Problem to work on - Resume the Java source file for the affine-transform image class, picking up right after its last line.

Provided passage -

1 /*
2 * Copyright (c) 1997, 2013, Oracle and/or its affiliates. All rights reserved.
3 * DO NOT ALTER OR REMOVE COPYRIGHT NOTICES OR THIS FILE HEADER.
4 *
5 * This code is free software; you can redistribute it and/or modify it
6 * under the terms of the GNU General Public License version 2 only, as
7 * published by the Free Software Foundation. Oracle designates this
8 * particular file as subject to the "Classpath" exception as provided
9 * by Oracle in the LICENSE file that accompanied this code.
10 *
11 * This code is distributed in the hope that it will be useful, but WITHOUT
12 * ANY WARRANTY; without even the implied warranty of MERCHANTABILITY or
13 * FITNESS FOR A PARTICULAR PURPOSE. See the GNU General Public License
14 * version 2 for more details (a copy is included in the LICENSE file that
15 * accompanied this code).
16 *
17 * You should have received a copy of the GNU General Public License version
18 * 2 along with this work; if not, write to the Free Software Foundation,
19 * Inc., 51 Franklin St, Fifth Floor, Boston, MA 02110-1301 USA.
20 *
21 * Please contact Oracle, 500 Oracle Parkway, Redwood Shores, CA 94065 USA
22 * or visit www.oracle.com if you need additional information or have any
23 * questions.
24 */
25
26 package java.awt.image;
27
28 import java.awt.geom.AffineTransform;
29 import java.awt.geom.NoninvertibleTransformException;
30 import java.awt.geom.Rectangle2D;
31 import java.awt.geom.Point2D;
32 import java.awt.AlphaComposite;
33 import java.awt.GraphicsEnvironment;
34 import java.awt.Rectangle;
35 import java.awt.RenderingHints;
36 import java.awt.Transparency;
37 import java.lang.annotation.Native;
38 import sun.awt.image.ImagingLib;
39
40 /**
41 * This class uses an affine transform to perform a linear mapping from
42 * 2D coordinates in the source image or <CODE>Raster</CODE> to 2D coordinates
43 * in the destination image or <CODE>Raster</CODE>.
44 * The type of interpolation that is used is specified through a constructor,
45 * either by a <CODE>RenderingHints</CODE> object or by one of the integer
46 * interpolation types defined in this class.
47 * <p>
48 * If a <CODE>RenderingHints</CODE> object is specified in the constructor, the
49 * interpolation hint and the rendering quality hint are used to set
50 * the interpolation type for this operation. The color rendering hint
51 * and the dithering hint can be used when color conversion is required.
52 * <p>
53 * Note that the following constraints have to be met:
54 * <ul>
55 * <li>The source and destination must be different.
56 * <li>For <CODE>Raster</CODE> objects, the number of bands in the source must
57 * be equal to the number of bands in the destination.

Extracted material -
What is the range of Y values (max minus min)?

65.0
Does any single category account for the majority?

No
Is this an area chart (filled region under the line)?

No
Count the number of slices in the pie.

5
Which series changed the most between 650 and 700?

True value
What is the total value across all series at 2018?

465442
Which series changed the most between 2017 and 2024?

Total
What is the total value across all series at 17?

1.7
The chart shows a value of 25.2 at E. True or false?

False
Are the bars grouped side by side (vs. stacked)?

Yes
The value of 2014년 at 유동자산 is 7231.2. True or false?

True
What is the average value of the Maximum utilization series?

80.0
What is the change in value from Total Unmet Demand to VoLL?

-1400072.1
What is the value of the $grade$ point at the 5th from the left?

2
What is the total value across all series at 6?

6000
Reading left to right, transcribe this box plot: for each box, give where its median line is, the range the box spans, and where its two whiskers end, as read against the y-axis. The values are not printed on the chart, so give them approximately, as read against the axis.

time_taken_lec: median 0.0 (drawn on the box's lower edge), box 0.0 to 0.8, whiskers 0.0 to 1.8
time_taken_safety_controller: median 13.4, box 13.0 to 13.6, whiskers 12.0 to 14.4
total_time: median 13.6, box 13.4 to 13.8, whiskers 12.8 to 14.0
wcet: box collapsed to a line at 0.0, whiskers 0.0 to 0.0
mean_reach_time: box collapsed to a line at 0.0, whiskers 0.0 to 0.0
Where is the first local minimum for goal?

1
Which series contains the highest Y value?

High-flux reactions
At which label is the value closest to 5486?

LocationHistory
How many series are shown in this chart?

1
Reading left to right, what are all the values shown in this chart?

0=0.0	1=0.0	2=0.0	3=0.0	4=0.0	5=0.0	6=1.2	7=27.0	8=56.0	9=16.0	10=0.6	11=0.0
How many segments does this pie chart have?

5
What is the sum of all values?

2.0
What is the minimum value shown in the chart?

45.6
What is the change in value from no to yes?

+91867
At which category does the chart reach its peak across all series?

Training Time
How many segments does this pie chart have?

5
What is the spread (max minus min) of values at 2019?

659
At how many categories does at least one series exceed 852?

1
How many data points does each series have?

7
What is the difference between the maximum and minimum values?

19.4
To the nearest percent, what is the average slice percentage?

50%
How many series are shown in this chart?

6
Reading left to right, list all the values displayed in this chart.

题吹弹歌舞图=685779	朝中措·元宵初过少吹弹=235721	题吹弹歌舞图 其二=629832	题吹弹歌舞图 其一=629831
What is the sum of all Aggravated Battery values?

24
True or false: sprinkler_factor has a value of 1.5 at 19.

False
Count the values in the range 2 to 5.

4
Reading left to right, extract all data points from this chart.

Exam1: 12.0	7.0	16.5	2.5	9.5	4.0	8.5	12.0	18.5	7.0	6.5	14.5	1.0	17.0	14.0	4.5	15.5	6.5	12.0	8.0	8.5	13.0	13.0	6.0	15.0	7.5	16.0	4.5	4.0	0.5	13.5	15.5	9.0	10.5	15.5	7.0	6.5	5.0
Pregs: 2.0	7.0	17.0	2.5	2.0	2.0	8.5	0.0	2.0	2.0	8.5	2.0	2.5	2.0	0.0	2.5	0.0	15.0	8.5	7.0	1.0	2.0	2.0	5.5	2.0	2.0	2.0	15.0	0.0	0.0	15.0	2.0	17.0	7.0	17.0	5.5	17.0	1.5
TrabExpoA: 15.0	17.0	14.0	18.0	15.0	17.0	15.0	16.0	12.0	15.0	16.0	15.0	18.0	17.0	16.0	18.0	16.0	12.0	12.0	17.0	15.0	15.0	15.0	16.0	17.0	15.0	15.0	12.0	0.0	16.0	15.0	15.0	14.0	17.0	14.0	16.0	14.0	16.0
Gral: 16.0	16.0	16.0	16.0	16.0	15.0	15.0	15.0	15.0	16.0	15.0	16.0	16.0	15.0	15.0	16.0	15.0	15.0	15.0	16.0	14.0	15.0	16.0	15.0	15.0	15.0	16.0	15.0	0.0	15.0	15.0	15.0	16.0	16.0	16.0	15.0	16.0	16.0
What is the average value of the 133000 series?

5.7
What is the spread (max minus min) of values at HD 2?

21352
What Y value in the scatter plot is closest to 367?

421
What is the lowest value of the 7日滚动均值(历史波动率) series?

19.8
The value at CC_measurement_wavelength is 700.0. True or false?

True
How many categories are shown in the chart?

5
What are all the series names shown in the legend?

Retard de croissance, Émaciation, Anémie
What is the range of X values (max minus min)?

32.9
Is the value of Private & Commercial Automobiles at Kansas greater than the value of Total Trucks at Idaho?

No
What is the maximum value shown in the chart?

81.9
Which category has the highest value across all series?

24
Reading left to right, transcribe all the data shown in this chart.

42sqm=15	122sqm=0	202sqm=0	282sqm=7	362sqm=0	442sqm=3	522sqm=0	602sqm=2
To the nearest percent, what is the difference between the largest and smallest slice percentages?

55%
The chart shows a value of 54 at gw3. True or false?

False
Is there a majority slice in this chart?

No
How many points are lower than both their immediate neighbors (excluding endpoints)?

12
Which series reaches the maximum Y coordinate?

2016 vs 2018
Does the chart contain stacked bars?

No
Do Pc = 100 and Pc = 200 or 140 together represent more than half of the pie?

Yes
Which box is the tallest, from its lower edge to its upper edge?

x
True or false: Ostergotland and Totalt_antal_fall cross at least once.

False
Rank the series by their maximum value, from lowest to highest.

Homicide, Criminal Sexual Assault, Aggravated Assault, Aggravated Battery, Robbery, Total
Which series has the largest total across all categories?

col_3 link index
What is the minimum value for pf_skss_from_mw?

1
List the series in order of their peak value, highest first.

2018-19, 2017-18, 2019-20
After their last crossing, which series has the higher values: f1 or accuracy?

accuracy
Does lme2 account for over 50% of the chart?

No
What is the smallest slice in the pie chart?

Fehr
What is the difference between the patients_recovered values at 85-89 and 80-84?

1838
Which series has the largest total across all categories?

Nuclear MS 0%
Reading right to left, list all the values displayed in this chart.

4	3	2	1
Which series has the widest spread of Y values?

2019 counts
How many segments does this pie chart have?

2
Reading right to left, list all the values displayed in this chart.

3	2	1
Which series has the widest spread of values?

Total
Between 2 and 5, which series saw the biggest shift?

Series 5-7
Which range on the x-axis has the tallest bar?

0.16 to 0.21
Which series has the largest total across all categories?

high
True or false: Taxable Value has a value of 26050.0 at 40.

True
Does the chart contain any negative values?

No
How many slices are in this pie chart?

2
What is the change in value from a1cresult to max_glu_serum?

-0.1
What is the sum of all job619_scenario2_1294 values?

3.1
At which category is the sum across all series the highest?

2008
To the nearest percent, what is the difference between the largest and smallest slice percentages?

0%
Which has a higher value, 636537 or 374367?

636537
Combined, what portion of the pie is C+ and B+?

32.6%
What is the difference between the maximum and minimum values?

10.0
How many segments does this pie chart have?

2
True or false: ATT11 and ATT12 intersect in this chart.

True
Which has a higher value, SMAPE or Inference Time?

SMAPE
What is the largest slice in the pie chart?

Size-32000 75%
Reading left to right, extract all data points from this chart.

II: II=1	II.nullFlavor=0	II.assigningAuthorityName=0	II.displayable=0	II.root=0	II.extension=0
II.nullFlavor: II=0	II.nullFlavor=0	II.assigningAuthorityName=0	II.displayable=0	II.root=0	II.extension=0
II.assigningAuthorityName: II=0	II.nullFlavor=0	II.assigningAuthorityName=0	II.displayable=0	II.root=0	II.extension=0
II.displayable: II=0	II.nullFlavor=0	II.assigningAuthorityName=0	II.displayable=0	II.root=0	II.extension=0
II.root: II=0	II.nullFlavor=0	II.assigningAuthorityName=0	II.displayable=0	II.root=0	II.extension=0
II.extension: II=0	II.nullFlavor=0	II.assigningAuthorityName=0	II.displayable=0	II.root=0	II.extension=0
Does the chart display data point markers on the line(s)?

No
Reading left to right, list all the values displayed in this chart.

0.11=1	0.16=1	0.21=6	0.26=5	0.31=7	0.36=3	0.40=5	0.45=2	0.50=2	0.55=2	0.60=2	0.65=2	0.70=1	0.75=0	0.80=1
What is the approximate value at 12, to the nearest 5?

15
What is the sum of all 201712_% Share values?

Answer to this problem -
58 * </ul>
59 * @see AffineTransform
60 * @see BufferedImageFilter
61 * @see java.awt.RenderingHints#KEY_INTERPOLATION
62 * @see java.awt.RenderingHints#KEY_RENDERING
63 * @see java.awt.RenderingHints#KEY_COLOR_RENDERING
64 * @see java.awt.RenderingHints#KEY_DITHERING
65 */
66 public class AffineTransformOp implements BufferedImageOp, RasterOp {
67 private AffineTransform xform;
68 RenderingHints hints;
69
70 /**
71 * Nearest-neighbor interpolation type.
72 */
73 @Native public static final int TYPE_NEAREST_NEIGHBOR = 1;
74
75 /**
76 * Bilinear interpolation type.
77 */
78 @Native public static final int TYPE_BILINEAR = 2;
79
80 /**
81 * Bicubic interpolation type.
82 */
83 @Native public static final int TYPE_BICUBIC = 3;
84
85 int interpolationType = TYPE_NEAREST_NEIGHBOR;
86
87 /**
88 * Constructs an <CODE>AffineTransformOp</CODE> given an affine transform.
89 * The interpolation type is determined from the
90 * <CODE>RenderingHints</CODE> object. If the interpolation hint is
91 * defined, it will be used. Otherwise, if the rendering quality hint is
92 * defined, the interpolation type is determined from its value. If no
93 * hints are specified (<CODE>hints</CODE> is null),
94 * the interpolation type is {@link #TYPE_NEAREST_NEIGHBOR
95 * TYPE_NEAREST_NEIGHBOR}.
96 *
97 * @param xform The <CODE>AffineTransform</CODE> to use for the
98 * operation.
99 *
100 * @param hints The <CODE>RenderingHints</CODE> object used to specify
101 * the interpolation type for the operation.
102 *
103 * @throws ImagingOpException if the transform is non-invertible.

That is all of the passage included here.